▶ TEXTE DU DOCUMENT
══════════════════════════════

Vous représentez Lucky Luke, torse nu, avec des tétons. Tétons que l’on n’a vus dans aucun album précédent…
Je me suis toujours demandé pourquoi les personnages des classiques comme Astérix n’avaient pas de tétons. Personne n’a jamais su me répondre. Pour les femmes, on peut comprendre que c’est un élément sexualisant mais, chez les hommes, cela m’échappe. Je pense que cela dénote de la pudibonderie. Le fait de devenir à mon tour un dessinateur de Lucky Luke me permet de reproduire ce que je faisais enfant, c’est-à-dire que je prenais les albums de Lucky Luke, il manquait les tétons, alors je les ajoutais au feutre. Ça fait partie du personnage. Il est un homme, il a des tétons, c’est assez sexy, donc c’est important de le faire.
L’écriture est pleine de double sens, de sous-entendus, d’allusions… Vous vouliez délibérément proposer différents niveaux de lectures pour que, selon que le lecteur soit jeune ou âgé, gay ou non, l’interprétation de l’intrigue varie ?
Votre question est un compliment. Quand j’ai un projet, je m’y mets sans avoir tout écrit à l’avance. On avait cet interdit de faire de Lucky Luke un personnage homosexuel. Cela permettait de laisser planer une ambiguïté assez délicieuse sur la nature exacte de son orientation sexuelle. Dans aucune de ses aventures on ne le voit avec une femme et dans mon album qui parle d’homosexualité, on ne le voit pas non plus avec un homme. J’ai donc volontairement laissé planer le doute sur cet aspect. C’est différent de ce que je fais habituellement. Dans mes autres ouvrages, tout est très clair et univoque. Pour entretenir cet univers de flou, j’ai aussi créé des nouveaux mots. J’en ai trouvé un pour l’insulte homophobe : en français, c’est « salopette », la contraction de « sale lopette ». Il est aussi question non pas de bande dessinée mais d’« histoire en images ». Ces néologismes servent à brouiller les pistes.

══════════════════════════════

▶ DONNÉES FOURNIES

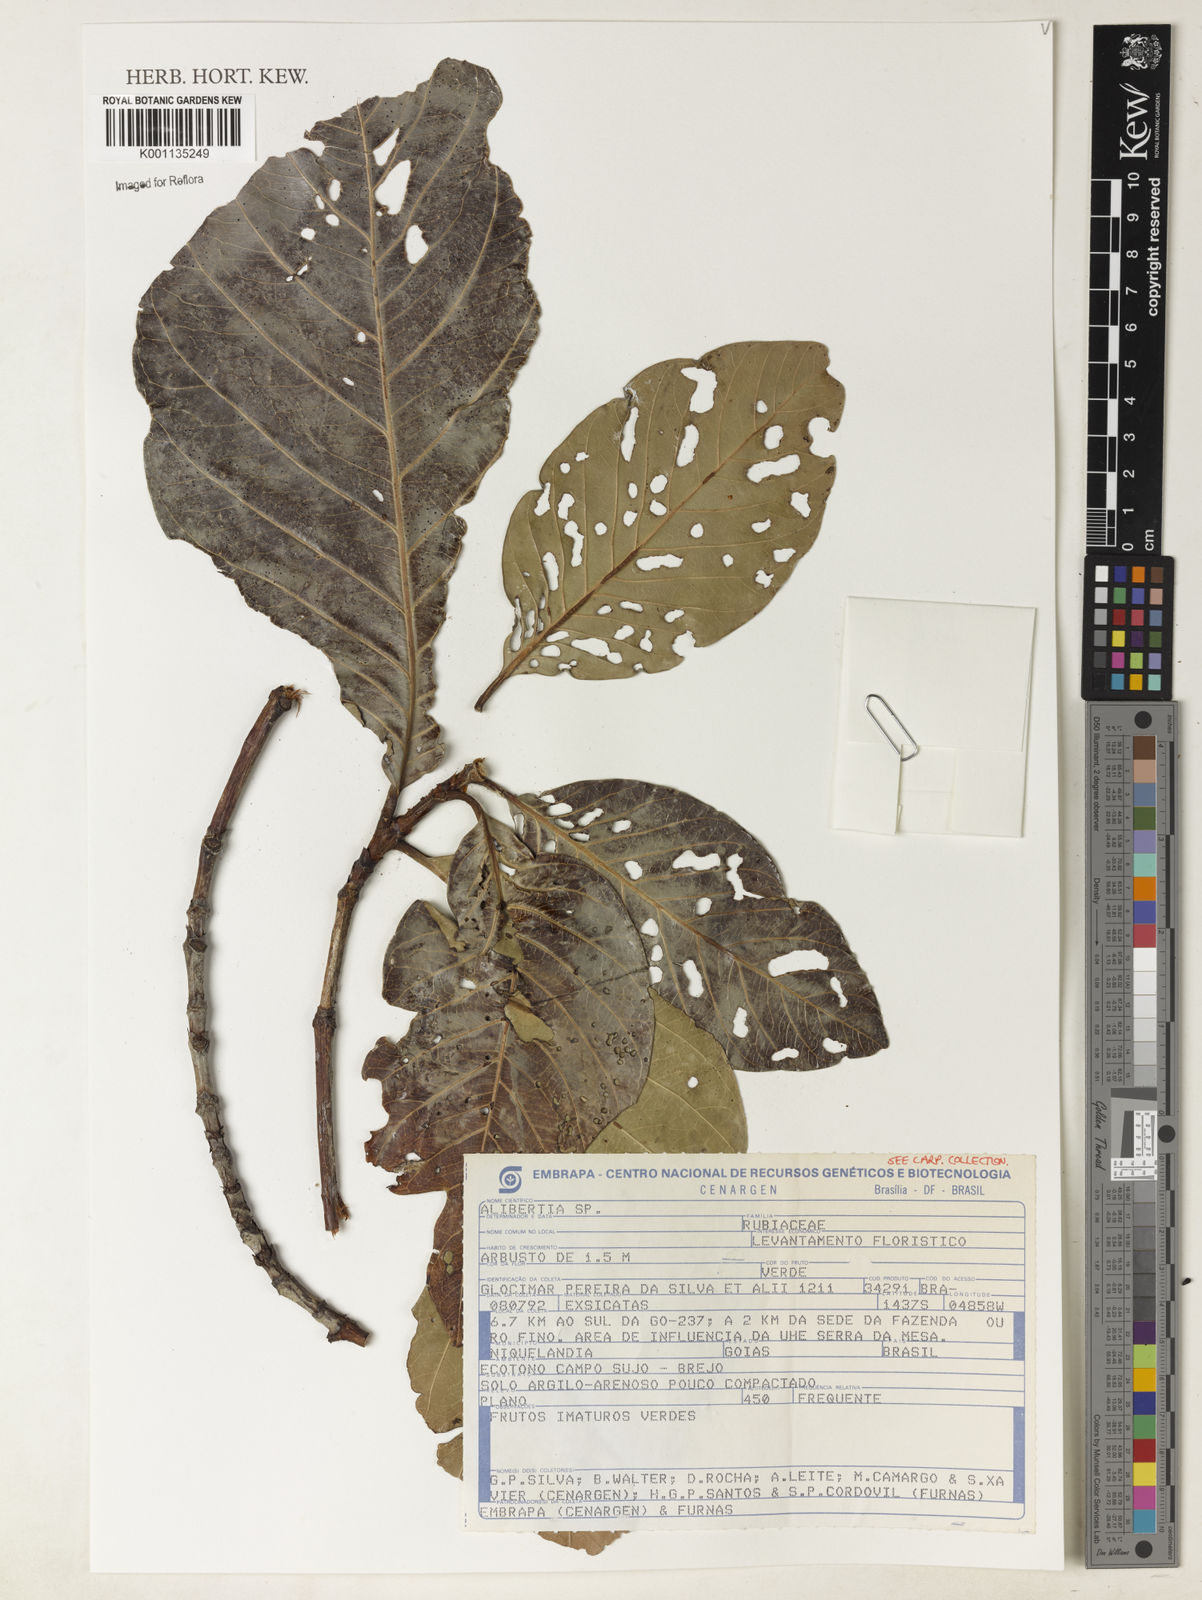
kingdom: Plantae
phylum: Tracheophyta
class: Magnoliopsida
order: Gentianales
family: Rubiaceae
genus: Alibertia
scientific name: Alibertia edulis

══════════════════════════════

▶ VOS TÂCHES
[1] Dans les fiches d'êtres vivants, échangez « scientific name » contre « nom scientifique » sans rien modifier d'autre, puis recopiez toutes ces fiches sans les images, s'il vous plaît.
[2] Rédigez la suite de l'entretien sur Lucky Luke à partir de sa dernière phrase.

▶ RÉPONSES AUX TÂCHES
[1]
kingdom: Plantae
phylum: Tracheophyta
class: Magnoliopsida
order: Gentianales
family: Rubiaceae
genus: Alibertia
nom scientifique: Alibertia edulis

[2]
Une scène se déroule dans une librairie : la jeune vendeuse dit son aversion pour les « histoires en images » – pour les bandes dessinées, donc – qui ne feraient pas le poids face à la grande littérature. Vous vouliez faire passer un message ?
C’est clairement un commentaire sur la façon dont les bandes dessinées sont perçues en Allemagne. Elles sont rangées dans le rayon humour et autres choses non sérieuses. Elles sont bien moins valorisées que la littérature classique. Quand je sors un nouvel album, il n’est pas placé en librairie sur le présentoir des nouveautés, je suis relégué au fond du magasin.
Cela tombe à plat en France, heureusement, j’ai envie de dire, parce que la BD est considérée comme un bien culturel, elle est davantage valorisée. Je voulais aussi parler avec ces personnages, un papa et sa fille, de la différence de perception entre les anciennes générations qui lisent Lucky Luke et la plus jeune qui est davantage sur des formats numériques, sur les iPhones, sur les mangas…
Y a-t-il des autrices ou des autrices dans la création desquels vous vous reconnaissez ?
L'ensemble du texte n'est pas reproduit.